Thomas (profile) says:

The government

has decided that anyone who dares to protest against the sacred Gods of Wall Street and the banks has to be a terrorist and should be tossed into prison for long terms and anyone who gets in the way is also a terrorist.

The constitutional right to assemble peacefully doesn’t fly with today’s government and will continue this way regardless of who wins the election in November.Oops, I mean who buys the election.

Anonymous Coward says:

Actually, it seems that the court has this one right.

The information should be turned over directly, as per the court order – and also APPEALED. If the appeal works, the information is removed from who it was given to, and any legal action as a result against third parties goes out the window.

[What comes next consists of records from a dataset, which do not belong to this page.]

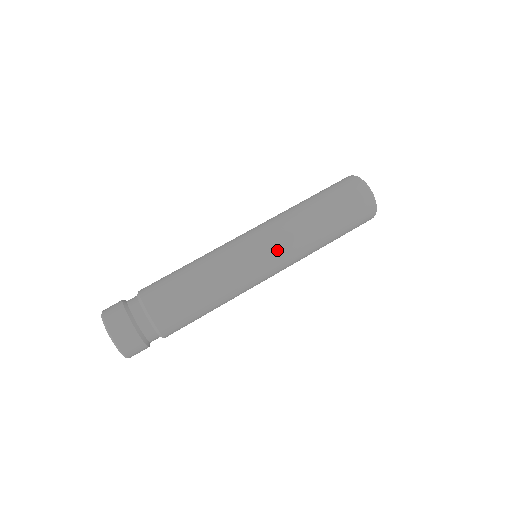
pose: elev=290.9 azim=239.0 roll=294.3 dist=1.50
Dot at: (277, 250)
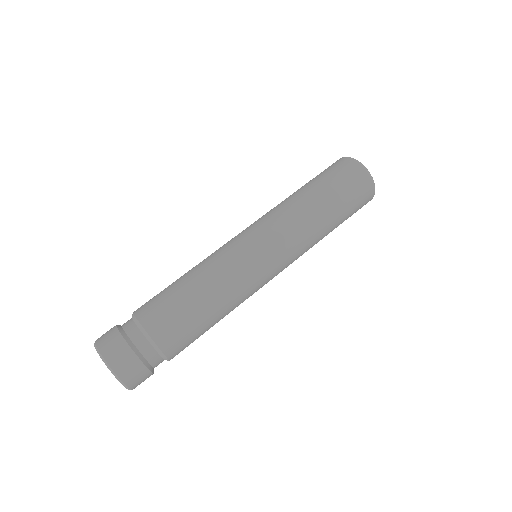
Dot at: (287, 261)
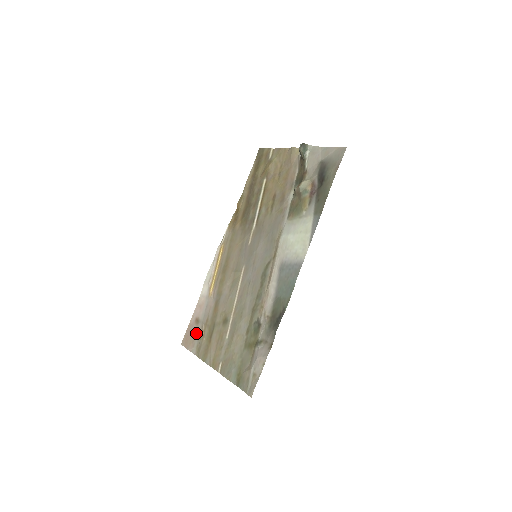
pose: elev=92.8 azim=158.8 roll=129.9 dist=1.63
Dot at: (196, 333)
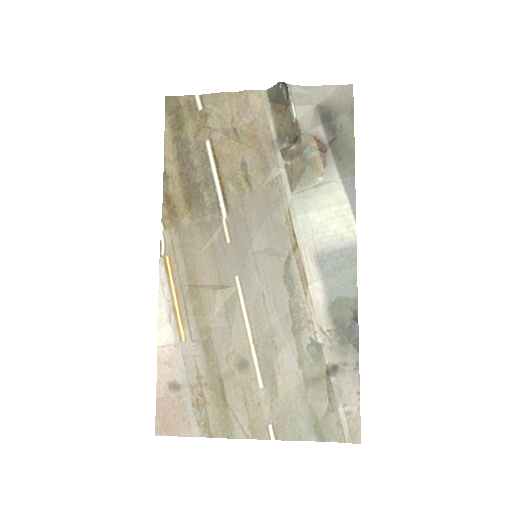
Dot at: (184, 405)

Twitter does not lose it’s right to appeal when the information is turned over. If anything, it’s more risky for those receiving the information, because if the appeal is won, their case against third parties will always be easy to question and defeat.

Anonymous Coward says:

Re: Re:

“You cannot unsee what you have seen”

1. Dictator sues to get info on dissident and judge agrees
2. Twitter appeals and hands over the info as you cleverly suggest
3. Dictator does all the bad things he wants with the info
4. Twitter wins appeal
5. Dictator unsees the information and undoes all bad things, raising the occasional victim back from the dead

Anonymous Coward says:

?It?s pretty outrageous that the D.A.?s office wants to prohibit Twitter from exercising its right to appeal,? said Martin Stolar, a lawyer with the National Lawyers Guild who represents Harris, after the hearing.

Isn’t this the judge’s call? The DA pushes for his advantage, the defense their’s and the judge rules. Why is the DA the villain in an adversarial system?

Anonymous Coward says:

Was the judge’s ruling more than 180 characters?

I don’t think the judge was denying their right to appeal per se, but insisting they turn over the info WHILE they are appealing.

Of course, if they were to win on appeal, you can’t exactly take back the information you were wrogly forced to hand over in the first place.

And what if, as a result of illegally turning in that info, harm had come to the defendant? Or he was put in jail as a result of it?

Naturally he’d be released if he won on appeal, but what’s done is done.

I hope the EFF gets involved with this one. I’m tired of judges viewing electronic communication as less protected than what has been written on paper.